I fear brevity is not my strength. However, when I participated in the committee that advised the Deputy Minister of Veterans Affairs for nearly four years and which led to, ultimately, the creation of a report that led to the charter—and Admiral Murray was the DM at the time—we debated at length the co-location even of the Veterans Affairs Canada clinics on bases to make it maybe easier administratively and so on.
However, there are still frictions within the forces between those who are veterans and recognize that this is an injury and those who are not veterans and say “It won't happen to me”. That friction was there in the fifties, after World War II and Korea. So that friction is underlying some of the stigma that is brought to those who come forward with the injury. There have been occasions on which the place where the psychiatrists and psychologists work on base is well identified, and on which people watch who go there and the word is passed around and so on.
At senior levels and as you go down there is an attitude of recognizing that post-traumatic stress disorder is an injury—it's not a disease, it's an injury, because our brains are physically affected; there are circuits that are burnt, but also it has physical impacts on us. It's an injury that is to be recognized with the same level of urgency and concern as the guy with his arm dangling.
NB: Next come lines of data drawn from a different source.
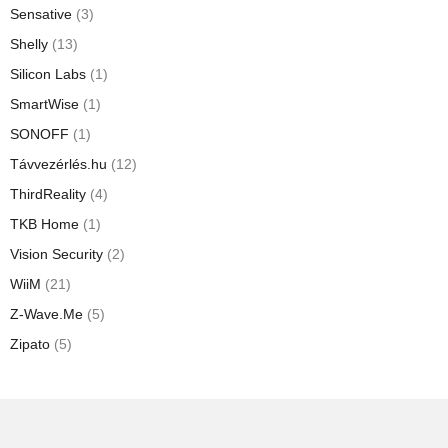
Sensative
(3)
Shelly
(13)
Silicon Labs
(1)
SmartWise
(1)
SONOFF
(1)
Távvezérlés.hu
(12)
ThirdReality
(4)
TKB Home
(1)
Vision Security
(2)
WiiM
(21)
Z-Wave.Me
(5)
Zipato
(5)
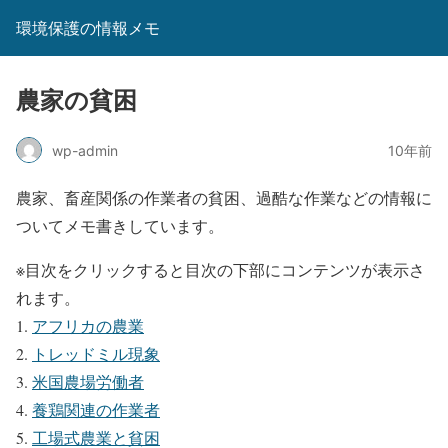
環境保護の情報メモ
農家の貧困
wp-admin
10年前
農家、畜産関係の作業者の貧困、過酷な作業などの情報に
ついてメモ書きしています。
※目次をクリックすると目次の下部にコンテンツが表示さ
れます。
アフリカの農業
トレッドミル現象
米国農場労働者
養鶏関連の作業者
工場式農業と貧困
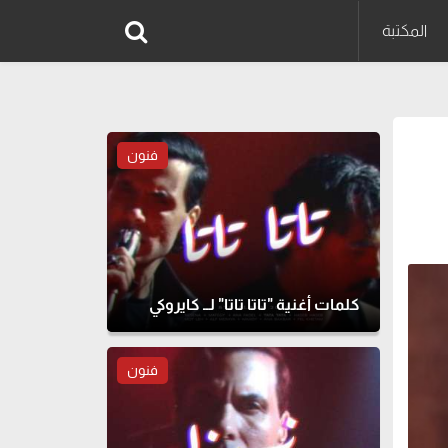
المكتبة
فنون
كلمات أغنية "تاتا تاتا" لــ كايروكي
فنون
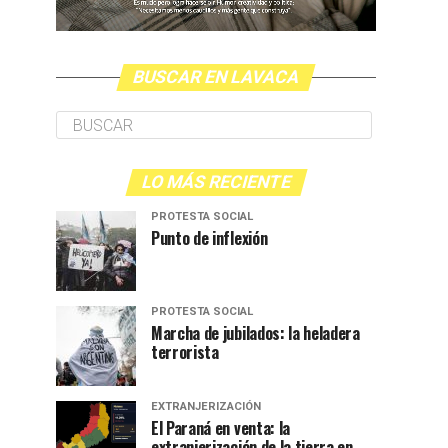
BUSCAR EN LAVACA
LO MÁS RECIENTE
PROTESTA SOCIAL
Punto de inflexión
PROTESTA SOCIAL
Marcha de jubilados: la heladera
terrorista
EXTRANJERIZACIÓN
El Paraná en venta: la
extranjerización de la tierra en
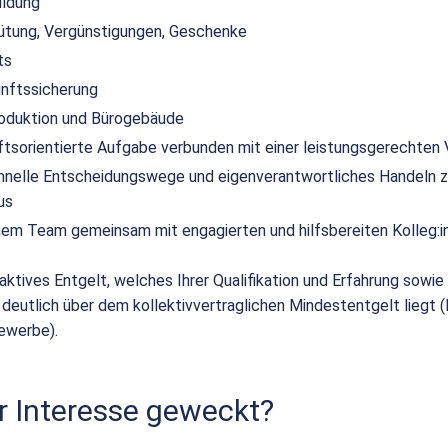
ildung
ütung, Vergünstigungen, Geschenke
ts
unftssicherung
duktion und Bürogebäude
nftsorientierte Aufgabe verbunden mit einer leistungsgerechten
hnelle Entscheidungswege und eigenverantwortliches Handeln z
us
einem Team gemeinsam mit engagierten und hilfsbereiten Kolleg:i
raktives Entgelt, welches Ihrer Qualifikation und Erfahrung sowie I
 deutlich über dem kollektivvertraglichen Mindestentgelt liegt 
ewerbe).
r Interesse geweckt?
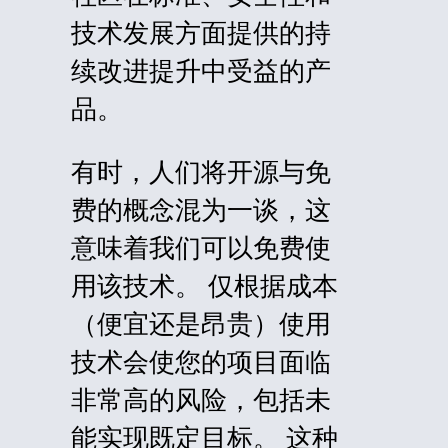
技术发展方面提供的持
续改进提升中受益的产
品。
有时，人们将开源与免
费的概念混为一谈，这
意味着我们可以免费使
用该技术。
仅根据成本
（便宜还是昂贵）使用
技术会使您的项目面临
非常高的风险，包括未
能实现既定目标。
这种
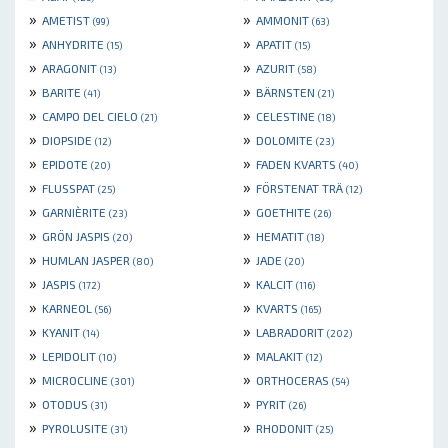
»
»
AMETIST
AMMONIT
(99)
(63)
»
»
ANHYDRITE
APATIT
(15)
(15)
»
»
ARAGONIT
AZURIT
(13)
(58)
»
»
BARITE
BÄRNSTEN
(41)
(21)
»
»
CAMPO DEL CIELO
CELESTINE
(21)
(18)
»
»
DIOPSIDE
DOLOMITE
(12)
(23)
»
»
EPIDOTE
FADEN KVARTS
(20)
(40)
»
»
FLUSSPAT
FÖRSTENAT TRÄ
(25)
(12)
»
»
GARNIÈRITE
GOETHITE
(23)
(26)
»
»
GRÖN JASPIS
HEMATIT
(20)
(18)
»
»
HUMLAN JASPER
JADE
(80)
(20)
»
»
JASPIS
KALCIT
(172)
(116)
»
»
KARNEOL
KVARTS
(56)
(165)
»
»
KYANIT
LABRADORIT
(14)
(202)
»
»
LEPIDOLIT
MALAKIT
(10)
(12)
»
»
MICROCLINE
ORTHOCERAS
(301)
(54)
»
»
OTODUS
PYRIT
(31)
(26)
»
»
PYROLUSITE
RHODONIT
(31)
(25)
However, in a very Darwinian organization that bases its criteria on the overt expression of courage and determination and commitment, there are still those who have a problem with things they can't see. We are very visual people, so it's hard to see the injury between the ears until you start looking into the eyes of the people and raise a few things, and then you see the impact.
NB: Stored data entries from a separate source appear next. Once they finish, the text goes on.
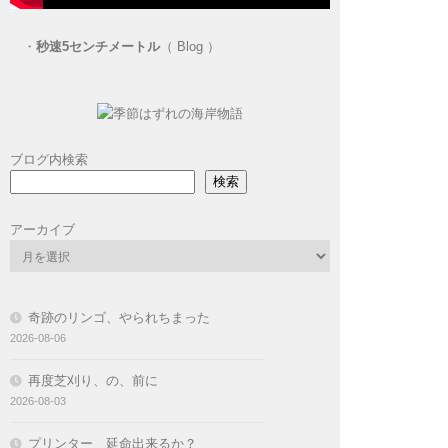
・
秒速5センチメートル
（ Blog ）
ブログ内検索
検索
アーカイブ
奇跡のリンゴ、やられちまった
2026-08-06
再度芝刈り、の、前に
2026-08-03
プリンター 延命出来るか？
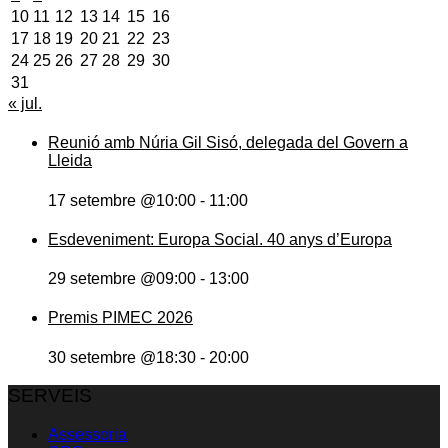
10
11
12
13
14
15
16
17
18
19
20
21
22
23
24
25
26
27
28
29
30
31
« jul.
Reunió amb Núria Gil Sisó, delegada del Govern a
Lleida
17 setembre @10:00
-
11:00
Esdeveniment: Europa Social. 40 anys d’Europa
29 setembre @09:00
-
13:00
Premis PIMEC 2026
30 setembre @18:30
-
20:00
SERVEIS
Assessoria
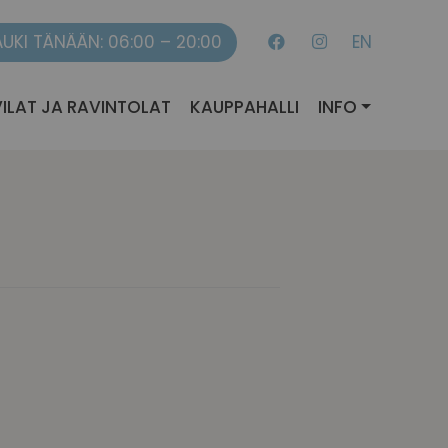
AUKI TÄNÄÄN: 06:00 – 20:00
EN
ILAT JA RAVINTOLAT
KAUPPAHALLI
INFO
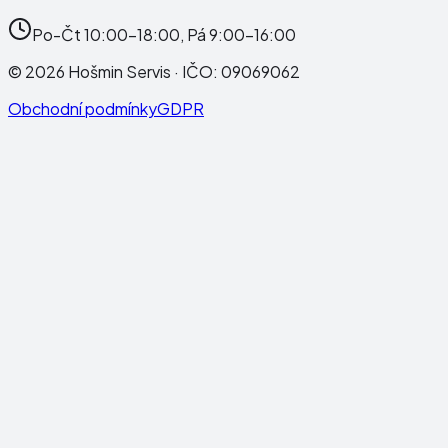
Po-Čt 10:00-18:00, Pá 9:00-16:00
©
2026
Hošmin Servis
· IČO:
09069062
Obchodní podmínky
GDPR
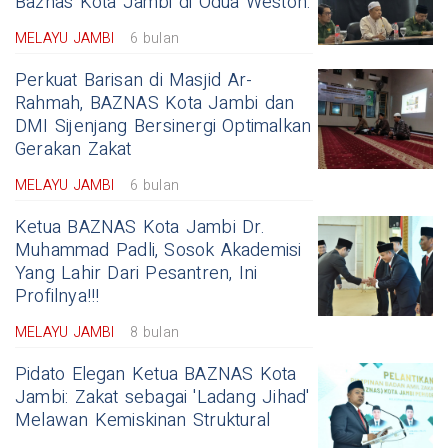
Baznas Kota Jambi di Odua Weston.
MELAYU JAMBI
6 bulan
Perkuat Barisan di Masjid Ar-
Rahmah, BAZNAS Kota Jambi dan
DMI Sijenjang Bersinergi Optimalkan
Gerakan Zakat
MELAYU JAMBI
6 bulan
Ketua BAZNAS Kota Jambi Dr.
Muhammad Padli, Sosok Akademisi
Yang Lahir Dari Pesantren, Ini
Profilnya!!!
MELAYU JAMBI
8 bulan
Pidato Elegan Ketua BAZNAS Kota
Jambi: Zakat sebagai 'Ladang Jihad'
Melawan Kemiskinan Struktural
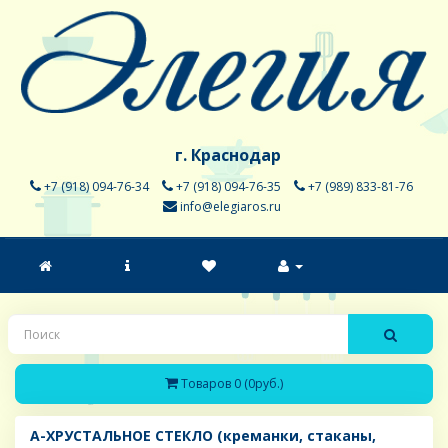
г. Краснодар
+7 (918) 094-76-34
+7 (918) 094-76-35
+7 (989) 833-81-76
info@elegiaros.ru
Товаров 0 (0руб.)
A-ХРУСТАЛЬНОЕ СТЕКЛО (креманки, стаканы,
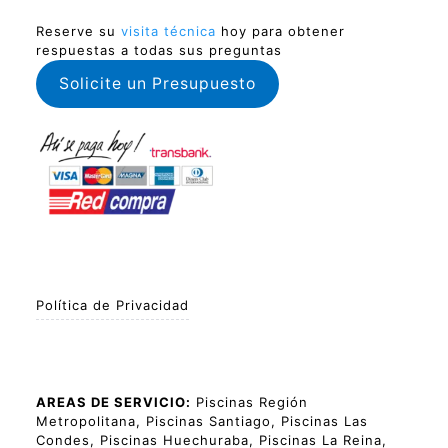
Reserve su
visita técnica
hoy para obtener
respuestas a todas sus preguntas
Solicite un Presupuesto
Política de Privacidad
AREAS DE SERVICIO:
Piscinas Región
Metropolitana, Piscinas Santiago, Piscinas Las
Condes, Piscinas Huechuraba, Piscinas La Reina,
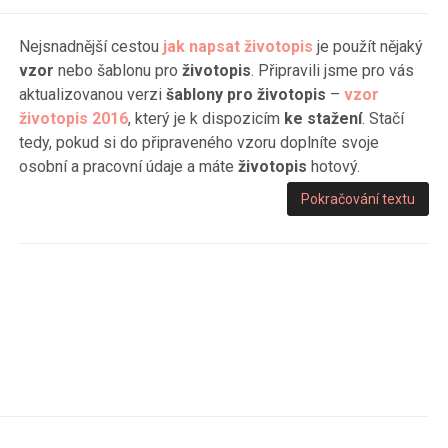
Nejsnadnější cestou
jak napsat životopis
je použít nějaký
vzor
nebo šablonu pro
životopis
. Připravili jsme pro vás
aktualizovanou verzi
šablony pro životopis
–
vzor
životopis 2016
, který je k dispozicím
ke stažení
. Stačí
tedy, pokud si do připraveného vzoru doplníte svoje
osobní a pracovní údaje a máte
životopis
hotový.
Pokračování textu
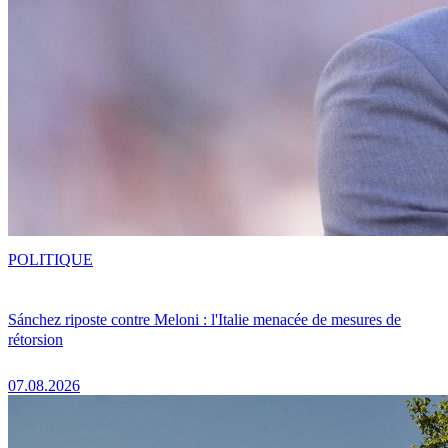
POLITIQUE
Sánchez riposte contre Meloni : l'Italie menacée de mesures de
rétorsion
07.08.2026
I don't believe the forces have sorted out the culture side yet. They've been fiddling with it and so on, but I really don't think they've cracked that code. Battalion commanders are put through an extensive program before they do go into the battalions. They try to pass it on, but you still get the odd jerk running around who can influence 800 or 900 people. So I think formalizing a culture change in regard to this injury is still not completed.
Also, how the veterans are able to influence the non-veterans is of enormous significance, particularly when you notice that veterans are fighting with those inside the wire and those outside the wire. But we had that in Korea and we had that in World War II.
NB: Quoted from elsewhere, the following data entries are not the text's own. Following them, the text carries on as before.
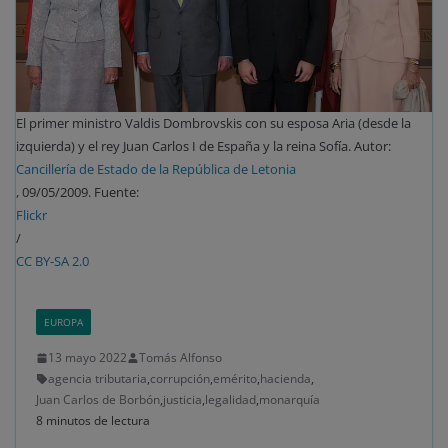
El primer ministro Valdis Dombrovskis con su esposa Aria (desde la
izquierda) y el rey Juan Carlos I de España y la reina Sofía. Autor:
Cancillería de Estado de la República de Letonia
, 09/05/2009. Fuente:
Flickr
/
CC BY-SA 2.0
EUROPA
13 mayo 2022
Tomás Alfonso
agencia tributaria
,
corrupción
,
emérito
,
hacienda
,
Juan Carlos de Borbón
,
justicia
,
legalidad
,
monarquía
8 minutos de lectura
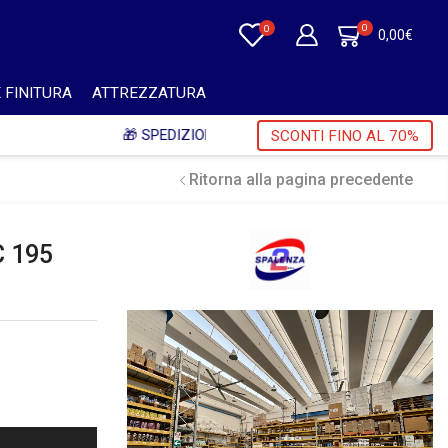
0
0
0,00
€
 FINITURA
ATTREZZATURA
+ IVA 🎁
SCONTI FINO AL 70%
Ritorna alla pagina precedente
C 195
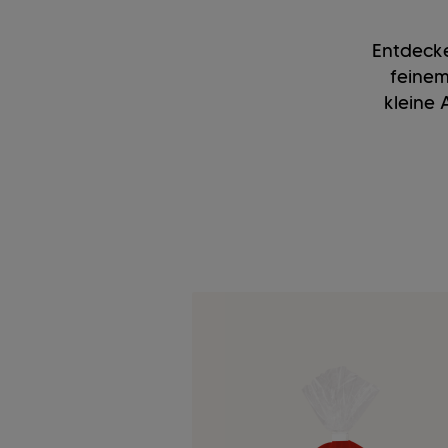
Entdecke
feinem
kleine 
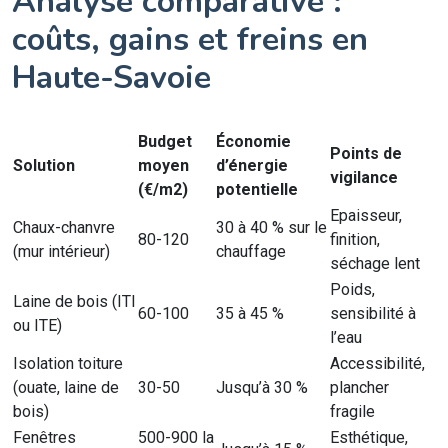
Analyse comparative :
coûts, gains et freins en
Haute-Savoie
Budget
Économie
Points de
Solution
moyen
d’énergie
vigilance
(€/m2)
potentielle
Epaisseur,
Chaux-chanvre
30 à 40 % sur le
80-120
finition,
(mur intérieur)
chauffage
séchage lent
Poids,
Laine de bois (ITI
60-100
35 à 45 %
sensibilité à
ou ITE)
l’eau
Isolation toiture
Accessibilité,
(ouate, laine de
30-50
Jusqu’à 30 %
plancher
bois)
fragile
Fenêtres
500-900 la
Esthétique,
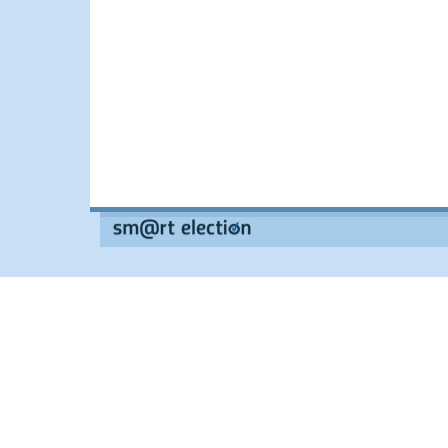
--
--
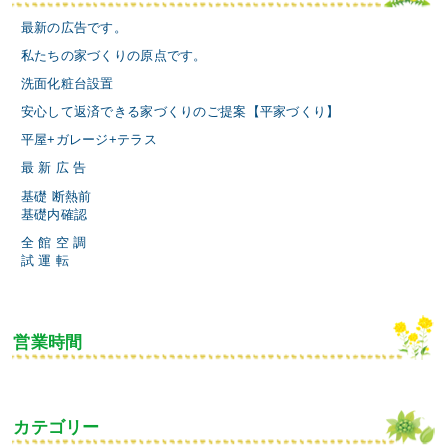
最新の広告です。
私たちの家づくりの原点です。
洗面化粧台設置
安心して返済できる家づくりのご提案【平家づくり】
平屋+ガレージ+テラス
最 新 広 告
基礎 断熱前
基礎内確認
全 館 空 調
試 運 転
営業時間
カテゴリー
Off base, you have none of that. No one knows the unit commander is going for a medical review, or wants to go. Off base, it is not within a realm that can permit a stigma or an identification. When I was ADM Personnel at the time, three stars and responsible for the medical system, I kept telling the specialists, “Of course you want the person to come to you to speak about his problem, but you're not allowed to sit there and wait until they hit your door”.
One thing the specialists don't do is go out and sell their product. They have to go into the company levels, down to the platoons. They have to go sniff out what's happening and with their expertise be able to identify some of that stuff. They have to go around to the units and pass on information and bring people to them that way. One psychiatrist and one psychologist in that nature of theatre is not enough. There is a lot of training being done to recognize it at the unit level and so on, but you need a couple of pros there. If you really had a bad scenario, like we did in Medusa when we had a bunch of casualities, one of each simply are overwhelmed. And then you start evacuating maybe people for PTSD or symptoms of PTSD and then you get the whole stigma going.
So you need more there off base and support for them.